PANAMA CITY — Venezuelan-born actor Edgar Ramirez (“Joy,” “Carlos”) spoke to Variety at IFF Panama about his role as Panamanian boxer, Roberto Duran, in Jonathan Jakubowicz’s soon to be released “Hands of Stone,” also starring Robert de Niro, as his trainer, Usher as Sugar Ray Leonard, and Ellen Barkin, Ana de Armas, and Panamanian cult salsa singer, Ruben Blades.
Ramirez says that it was an honor to play Duran, who was nicknamed “Hands of Stone” because his hard hits led him to 103 wins in 119 fights. He considers Duran to be the greatest-ever Latin American boxer and one of the top ten all-time greats.
The pic is produced by Jay Weisleder, Carlos Garcia de Paredes, Claudine Jakubowicz and Jakubowicz of La Piedra Films and the executive producers include Ben Silverman, Max Keller, George Edee, Ricardo del Rio and Roberto Duran’s son, Robin Duran.
Robert de Niro championed the film for a long time, even before becoming involved as an actor in the pic. Ramirez says that he worked with helmer Jonathan Jakubowicz right from the beginning of the project and helped put the different partners together.
The Panamanian government put up significant funding for the pic, which lensed for four months in Panama in 2014, as well as a one-week shoot in New York. The production involved 15,000 Panamanian extras.
The pic is primarily Spanish-language with some English.
At Cannes in 2015, The Weinstein Company outbid Relativity to secure U.S. distribution rights, with a commitment to release on 2,000 screens. According to Ramirez, the pic will bow on 2,600 screens on August 26, which he says will make it the biggest ever U.S. opening for a Latin American film.
“I think it’s a great movie,” says Ramirez. “It not only tells the tale of a legendary Latin American boxer, it also tells the story of a man who became a hero in his country and his region. Panama has somehow always been a country under foreign control, so there’s always been a question of identity. Roberto Duran in many moments, including in some of the most difficult moments in the country’s history, has served as an instrument of unification and celebration of the pride of the country, and that’s is very beautiful.”
Jakubowicz and Ramirez are long-time friends from Venezuela and are planning a further collaboration on a pic to be released in 2017, but cannot disclose details at present.
Ramirez considers that it’s a particularly interesting moment for Latin American cinema but identifies distribution problems as one of the main factors holding back cinema from the region. At the Panama Festival, he bemoaned the fact that it’s often easier to catch a Latin American film in New York, London or Paris than in Mexico City, São Paolo or Buenos Aires.
He says that he was delighted to portray a Latin American hero whom he says is also a “good man” – an example to others.

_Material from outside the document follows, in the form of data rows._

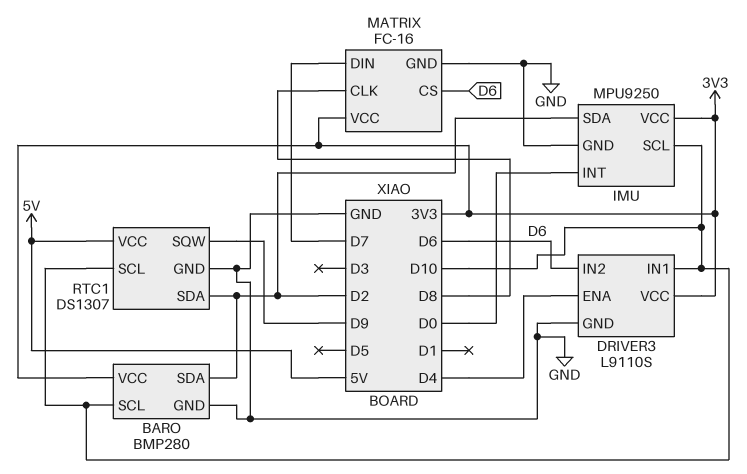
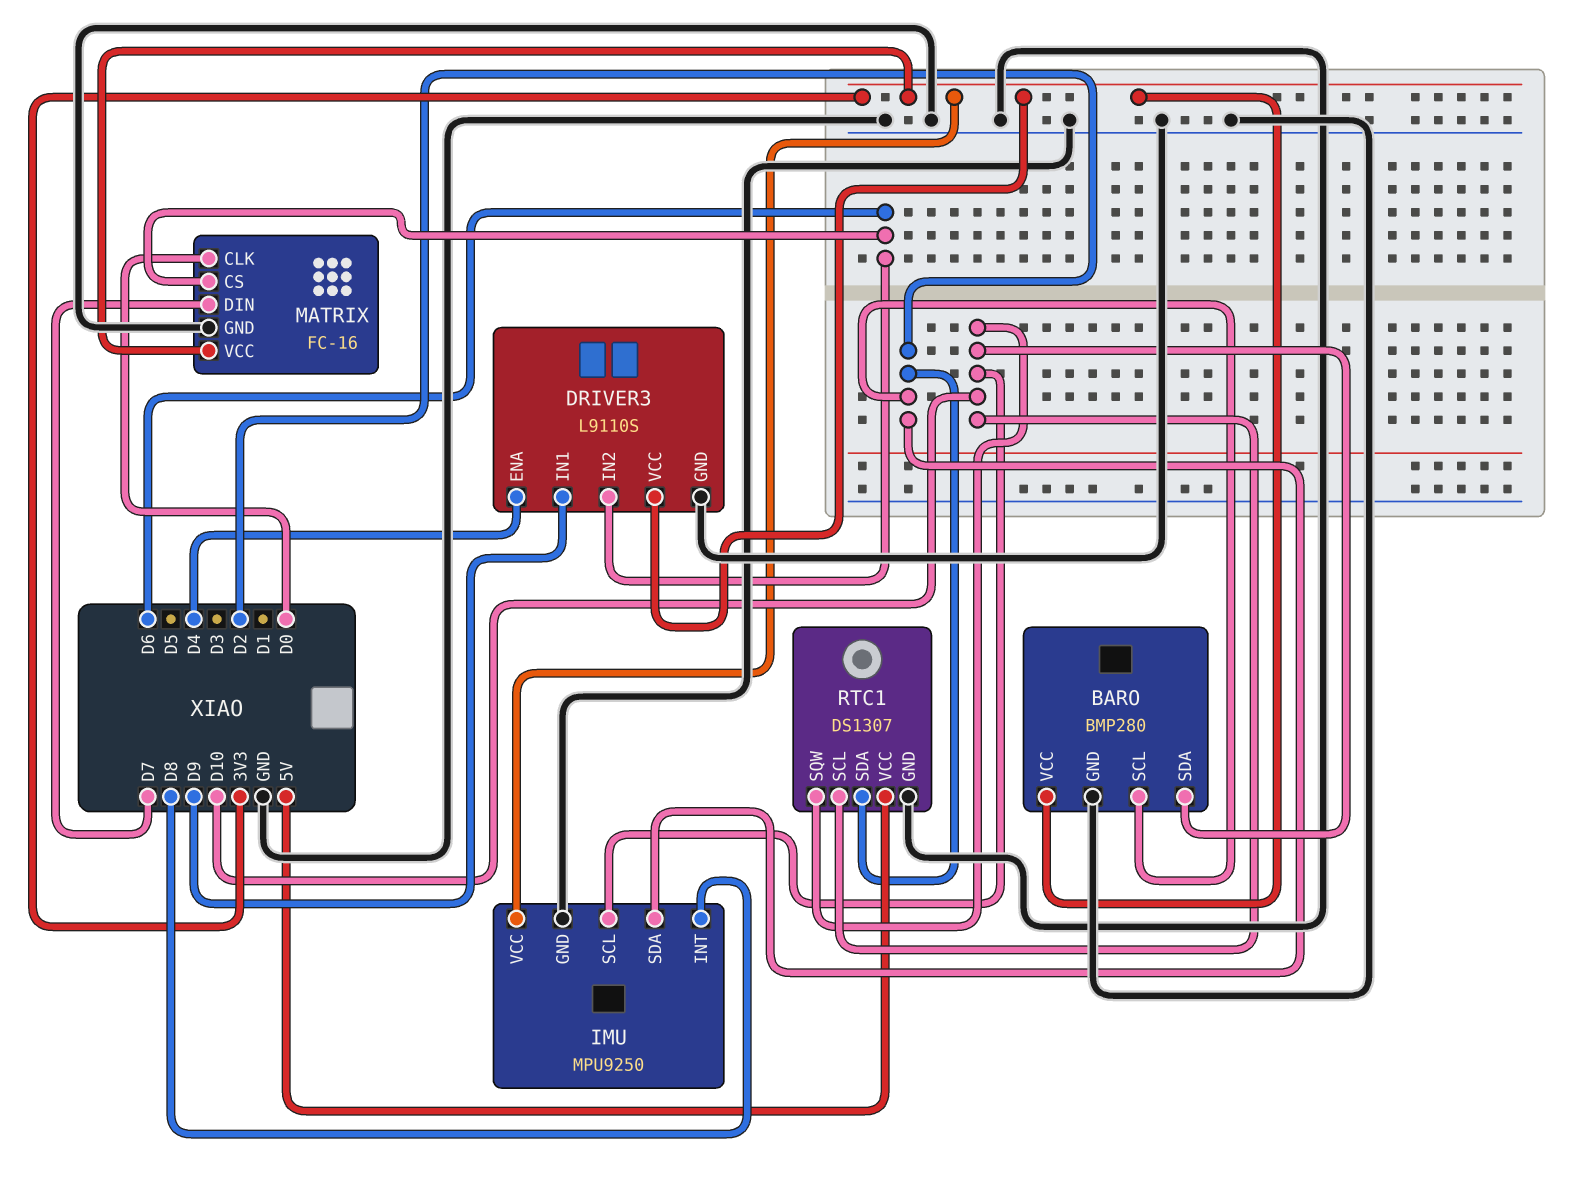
BARO pin SCL: D10 -> D2
BARO pin SDA: D2 -> D10
DRIVER3 pin IN1: D10 -> D9
IMU pin INT: D0 -> D8
MATRIX pin CLK: D8 -> D0
RTC1 pin SQW: D9 -> D10

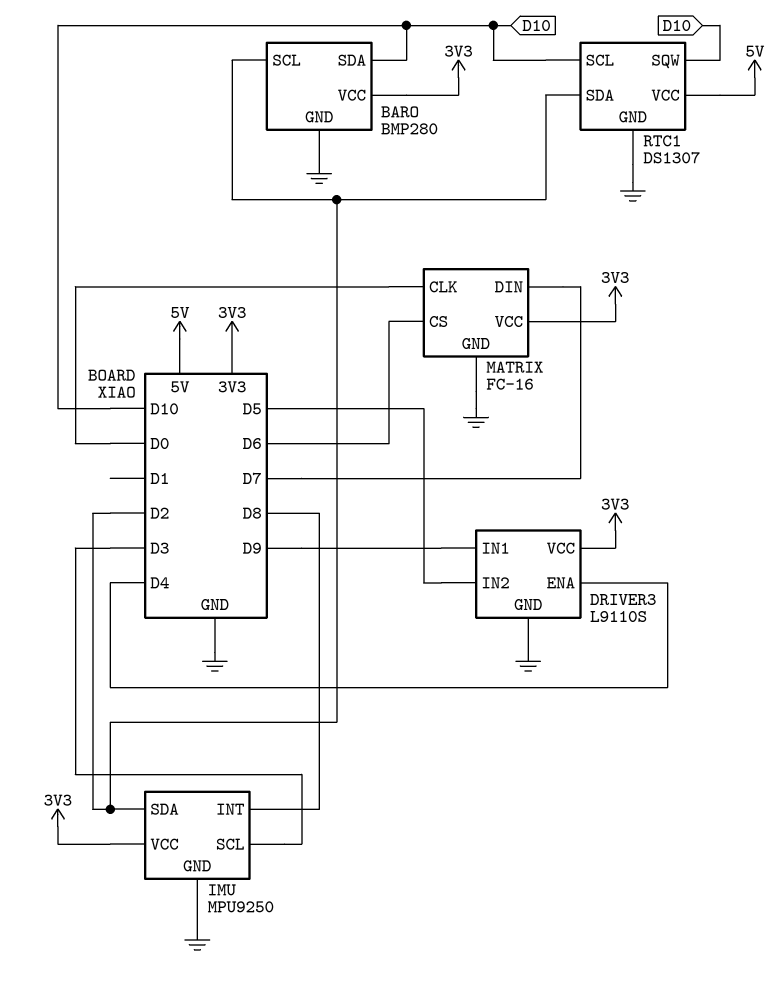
DRIVER3 pin IN2: D6 -> D5
IMU pin SCL: D10 -> D3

“Latin American characters portrayed in films are often the bad guys. It’s very important to also show role models, that can help Panamanians and Latin Americans feel pride. Many countries in Latin America, including Panama, suffer from an identity crisis, in part due to their dependence in the past on foreign nations. Icons such as Roberto Duran can bring people together and make them feel proud of their heritage.”
Ramirez says that he loved filming in Panama and feels that it’s his second home. He visits the country whenever he can and says he especially likes the friendliness of the people and the sense of joy.
Having worked in films made in France, Latin America and the U.S., Ramirez believes that there are tremendous opportunities for Latin American filmmakers at present, notwithstanding the numerous obstacles.
“We are nothing but diversity in this continent – across North America, Central America and South America. This is the New World – because people from all over the world were welcomed here. And the stories on both sides of the continent are the product of our contradictions. The Americas, as a continent, has always been a place of hope, of renewing things, the hope of change for a better life, the place of new ideas. There’s always the possibility of creating new things in the Americas. In Latin America, this is even truer because of our contradictions. We have to capitalize on that heritage.”
Ramirez considers that one of the greatest problems facing Latin America is the gulf between the super rich and super poor, but that such problems are not unique to this part of the world – quipping that “L.A. is the perfect example of the problems found in the Third World, one only has to travel along the full length of Sunset Boulevard and you’ll find a tremendous spectrum of social privilege along a single street.
“That somehow unifies us as well,” he went on. “Cinema comes as a way to deal with these social and economic contradictions.”
One of the main problems for Latin America in his opinion is the legacy of colonial rule, via which Spain made sure that no individual Latin American country was stronger than it was. He believes that this fragmented mentality persists and is one of the main obstacles to creating a stronger Latin American cinema.
“Cinema can play an important role in building bridges,” he says. “Through films we can understand our neighbors.”
He believes that to build a stronger Latin American cinema will require leaps of faith at many levels, for distributors who will bet on the films and for directors who need to believe in their productions. “We cannot blame Hollywood for everything. There are a lot of local distributors who also need to take a leap of faith.”